The lawsuit against the Florida Department of Environmental Protection can now move forward as a circuit judge last week refused a motion to dismiss it.

Last year, several environmental groups joined together to file suit against DEP for allegedly allowing dairy farms to pollute waterways with dairy waste.

Several dairy farms in the central and northern portions of the state are listed in the lawsuit as examples of polluters that the DEP has not cracked down on. The plaintiffs want DEP to be forced to require all farms to obtain discharge permits. Obtaining a discharge permit means producers would have to implement certain pollution-control measures and the affected waterways would be monitored for contamination.

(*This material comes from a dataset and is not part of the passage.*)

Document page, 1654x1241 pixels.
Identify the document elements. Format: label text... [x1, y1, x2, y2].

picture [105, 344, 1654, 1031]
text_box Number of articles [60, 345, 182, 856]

Linda Young, of the Clean Water Network in Tallahassee, told the South Florida Sun-Sentinel that “what we're trying to do is compel DEP to require permits for these large, factory-type dairies, where thousands of cows are herded into barns.”

Dairies produce a lot of manure and other things that the environmental groups contend ends up in groundwater and in surface water. State law requires discharge permits and pollution-control measures be taken by livestock operations. According to the environmental groups, DEP has ignored this requirement for years and the result is loss of water quality.

Other groups joining the Clean Water Network in the lawsuit include: Save Our Suwannee, Manasota-88 and the Conservation Alliance of St. Lucie County.

Lucia Ross, spokeswoman for DEP, said the department has been trying to reduce pollution from dairy farms for years. In fact, most dairies have permits and take steps to reduce pollution runoff from the farm. And for those who do not currently have permits, the department is working with them to reduce discharges so they can obtain permits.

In the past, environmental agencies have focused more on factories and other industrial-type point sources of pollution. With most point sources of pollution corrected, now, authorities had turned toward non-point pollution and farms are receiving more attention.